The researchers used a confocal light microscopy, an imaging technique to study the blood clot contraction. The natural process of clot contraction is required for the body to stop bleeding efficiently or reduce the size of obstructive clots, and promote wound healing.
The better understanding of platelet-driven clot contraction mechanism would provide a new way to think about diagnosis and treatment for conditions such as deep vein thrombosis, ischemic stroke, and heart attacks. In all these conditions, could find the inappropriate formation of blood clots that blood flow to critical parts of the body. According to a previous study led by Weisel lab, platelets in people with these diseases are less effective at clot contraction, thereby contributing to clots being more obstructive.
Blood clot contraction plays a significant role in the prevention of bleeding under normal circumstances. It provides a better seal since the cells become tightly packed as there are no spaces between them, Weisel said. “In this study, we unwrapped and quantified clot contraction in single platelets.” The researchers quantified the structural information of how contracting platelets cause clots to shrink, accompanied by dramatic structural modifications of the platelet-fibrin meshwork.
Blood clot contraction involved a successive step in which platelet extensions called filopodia attaches to fibrin fibers and pull on them. “We found that activated platelets bend and shorten individual fibrin fibers with their filopodia, which undergo sequential extension and retraction as if pulling hand-over-hand on a rope,” Weisel said.

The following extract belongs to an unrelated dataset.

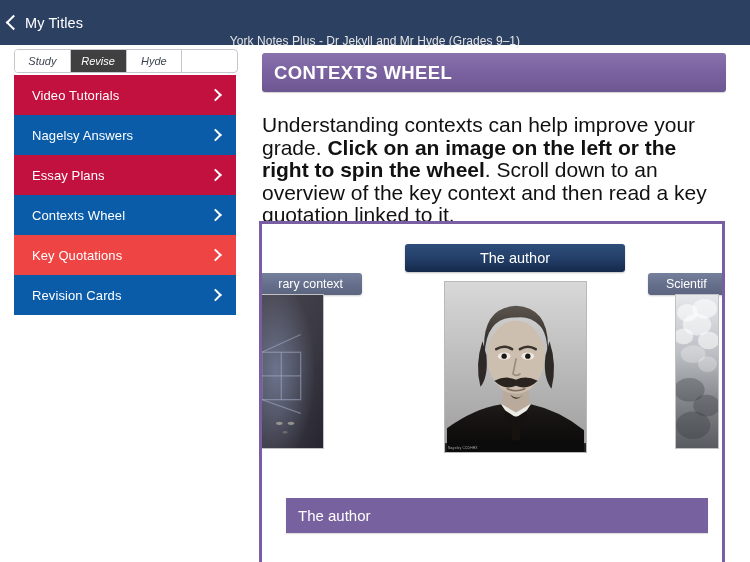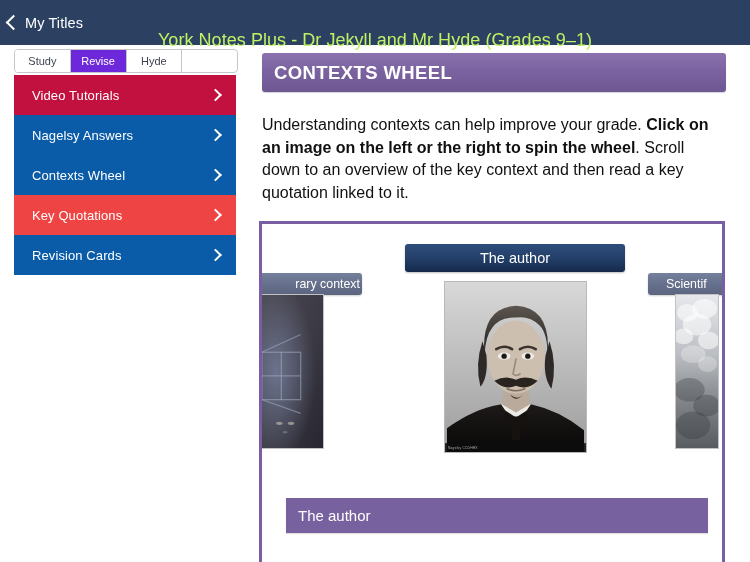"York Notes Plus - Dr" .topbar-title { color: #bef264 -> #e5e5e5; font-size: 18px -> 12px }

The same basic proteins present in platelets are used even in the movements of muscle and other cells. In contrast to other cell-movement systems in which cells move along fibers or reorganize the extracellular matrix, the "hand-over-hand" pulling causes the shortening and bending of fibers attached to the platelet. The observed mechanism of blood clot contraction indicates a new mode of contractility by cells to reshape biological tissue.
The researchers think that better insight into the blood contraction would allow the more efficient study of both preventions of bleeding and thrombosis. The methods for measuring clot contraction could be utilized to determine its effects on bleeding or thrombosis. In future, these results could even be modulated with therapeutic interventions, concluded the authors.